5.3 RoboCup Rescue RMASBench

To benchmark SPATAP-Ext, we created 10 scenarios on the test map (having 37 buildings) of the RCRS. All of the scenariosFootnote 2 have five to ten ignition points, 8 agents in random positions and 100 horizonFootnote 3. The agents do not act before the \(20^{th}\) time step of the simulation to ensure the propagation of the fire. The score of the RCRS at the end of the simulation is shown in Table 2. Since the fire propagation behavior is not randomized, we report results over a single run. This score represents the percentage of the damage on the city. We compare the performance of the SPATAP-Ext with DCOP algorithms (Greedy, DSA, BinaryMaxSum) of the RMASBench [5]. Although DCOP methods generally perform better than SPATAP-Ext, they have the advantage of well-tuned utility function. Another important factor affecting the performance of SPATAP-Ext is the assumption that a single agent can extinguish a fire in a single time step irrespective of the size of the building. This results in the distinct targets for every agent and increases the chances of the propagation of the fire. In RCRS, if more agents act to extinguish a fire, the faster the fire will be extinguished. When we analyze the results, we see that even DCOP greedy agent performs better than other methods, this suggest that reflex behavior is more important for such small maps.

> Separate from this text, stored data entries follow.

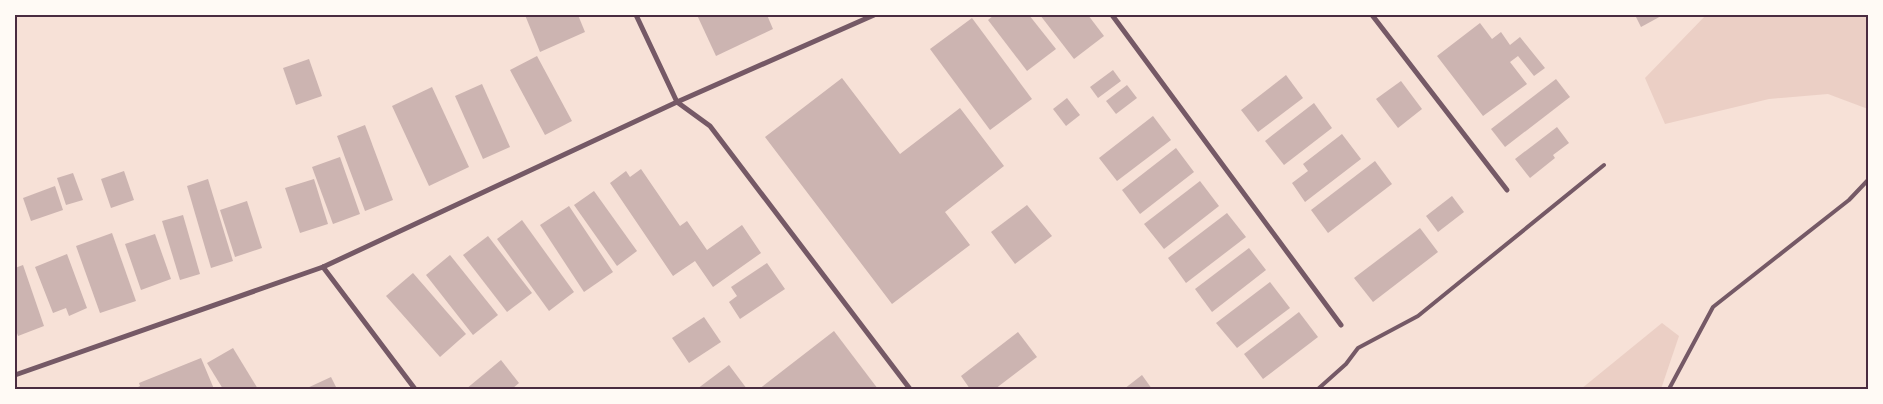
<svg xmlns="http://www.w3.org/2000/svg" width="1883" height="404" font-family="'Source Sans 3',sans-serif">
  <rect width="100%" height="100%" fill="#f7e1d7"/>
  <g fill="#ebcfc5">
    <path d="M1706 15H1868V109L1828 94 1769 99 1665 124 1645 78Z"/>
    <path d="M1662 323 1679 336 1661 389H1581Z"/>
  </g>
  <g fill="#ccb4b1">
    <path d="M525 15H578L585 32 540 52Z"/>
    <path d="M697 15H767L773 29 716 56Z"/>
    <path d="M994 15H1029L1056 49 1027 71 988 20Z"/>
    <path d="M1040 15H1088L1104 36 1074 59Z"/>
    <path d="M1635 15H1663L1641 27Z"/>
    <path d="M972 18 1032 99 990 130 930 49Z"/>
    <path d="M1480 23 1492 39 1501 32 1510 45 1520 37 1545 68 1534 76 1518 56 1510 62 1527 84 1483 116 1437 56Z"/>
    <path d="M537 56 572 121 545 135 510 70Z"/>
    <path d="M309 59 322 96 296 105 283 68Z"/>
    <path d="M1113 70 1121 81 1098 98 1090 87Z"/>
    <path d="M1286 75 1303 98 1258 132 1241 110Z"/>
    <path d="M842 78 900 154 960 108 1004 166 945 212 970 245 892 304 765 137Z"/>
    <path d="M1556 79 1570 97 1505 147 1491 129Z"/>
    <path d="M1401 81 1422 109 1398 128 1376 99Z"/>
    <path d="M482 84 510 147 483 159 455 96Z"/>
    <path d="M1127 85 1137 98 1116 114 1106 101Z"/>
    <path d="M432 87 469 167 429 186 392 106Z"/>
    <path d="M1067 98 1080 115 1066 126 1053 109Z"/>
    <path d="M1314 103 1332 128 1284 165 1265 141Z"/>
    <path d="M1153 116 1171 140 1117 181 1099 158Z"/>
    <path d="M365 125 393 200 365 211 337 136Z"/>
    <path d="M1557 127 1569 143 1553 155 1555 158 1530 178 1515 159Z"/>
    <path d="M1342 134 1361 159 1305 202 1292 183 1308 171 1303 164Z"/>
    <path d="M1176 148 1194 172 1140 214 1122 190Z"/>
    <path d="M340 157 360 214 333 224 312 167Z"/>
    <path d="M1375 161 1392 184 1328 233 1311 210Z"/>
    <path d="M641 169 680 226 687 221 707 250 742 225 761 253 713 287 695 261 673 276 610 183 626 171 630 177Z"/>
    <path d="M124 171 134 200 111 208 101 179Z"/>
    <path d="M73 173 83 200 66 205 57 178Z"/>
    <path d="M208 179 233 261 211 268 187 186Z"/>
    <path d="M314 179 328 224 300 233 285 188Z"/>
    <path d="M1200 181 1219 206 1164 249 1144 224Z"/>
    <path d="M55 186 63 210 31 221 23 198Z"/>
    <path d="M594 191 637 251 617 266 574 205Z"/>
    <path d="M1452 196 1464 212 1438 232 1426 216Z"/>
    <path d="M247 201 262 248 235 257 220 210Z"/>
    <path d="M1027 205 1052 236 1015 264 991 232Z"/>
    <path d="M569 206 613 272 584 292 540 225Z"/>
    <path d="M1227 213 1246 237 1186 283 1168 258Z"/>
    <path d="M183 215 200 274 180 280 162 221Z"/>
    <path d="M522 220 574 292 549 311 497 239Z"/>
    <path d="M1420 228 1438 252 1373 302 1354 278Z"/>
    <path d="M112 233 136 301 100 313 76 246Z"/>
    <path d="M155 234 171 279 141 290 125 244Z"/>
    <path d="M488 236 532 293 507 312 463 255Z"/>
    <path d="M1249 248 1266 270 1212 312 1195 289Z"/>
    <path d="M67 254 87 308 69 316 66 308 53 313 35 267Z"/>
    <path d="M450 255 498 315 473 335 426 275Z"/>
    <path d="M767 263 785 289 740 319 729 302 737 296 731 287Z"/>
    <path d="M23 265 44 326 18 336 15 327V268Z"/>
    <path d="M413 273 466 334 440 357 386 296Z"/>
    <path d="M1270 282 1290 308 1237 348 1216 323Z"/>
    <path d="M1299 312 1318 337 1263 379 1244 354Z"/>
    <path d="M704 317 721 342 689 363 672 338Z"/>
    <path d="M834 331 878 389H759Z"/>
    <path d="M1018 332 1037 357 995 389H970L961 376Z"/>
    <path d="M233 348 258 389H223L207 363Z"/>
    <path d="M201 358 214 389H134L140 386 139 383Z"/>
    <path d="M501 360 519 383 512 389H466Z"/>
    <path d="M729 365 747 389H697Z"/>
    <path d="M1142 375 1152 389H1124Z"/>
    <path d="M331 377 337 389H305Z"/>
  </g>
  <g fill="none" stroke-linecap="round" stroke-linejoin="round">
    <g stroke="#755966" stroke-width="4">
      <path d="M1318 389 1346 364 1358 348 1418 316 1604 165"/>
      <path d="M1669 389 1713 307 1849 200 1868 180"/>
    </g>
    <g stroke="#755966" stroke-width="5">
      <path d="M636 15 677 102 710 126 910 389"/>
      <path d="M1112 15 1341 325"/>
      <path d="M1372 15 1507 190"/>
      <path d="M323 267 415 389"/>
      <path d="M15 375 323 267 677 102 874 15"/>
    </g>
  </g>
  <rect width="1883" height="404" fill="none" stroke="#fffaf5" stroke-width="32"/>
  <rect x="16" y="16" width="1851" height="372" fill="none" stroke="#4a2c40" stroke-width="2"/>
</svg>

To increase the performance of SPATAP-Ext agents on RCRS, we also create a set of buildings in unit sizes to enable more agents to extinguish the same building. Although this improved the performance, we see that agents are more likely to choose the closer buildings.

6 Conclusion

We show the application of online approximations for one of the challenging multi-agent planning problems. Our approach extends SPATAP framework with the introduction of the shortest path pruning, dynamic planning horizon and task clustering approximations for a harder problem Rescue-SPATAP. We show that our approach is better than Greedy approach and has similar performance to SPATAP, but requires less computation.

As a future work, we plan to extend this framework for heterogeneous agents to model whole RCRS problem. By introducing partial observability, communication, and decentralized planning, we plan to fully implement online planning framework for RCRS. We will also reduce the complexity by introducing macro-actions.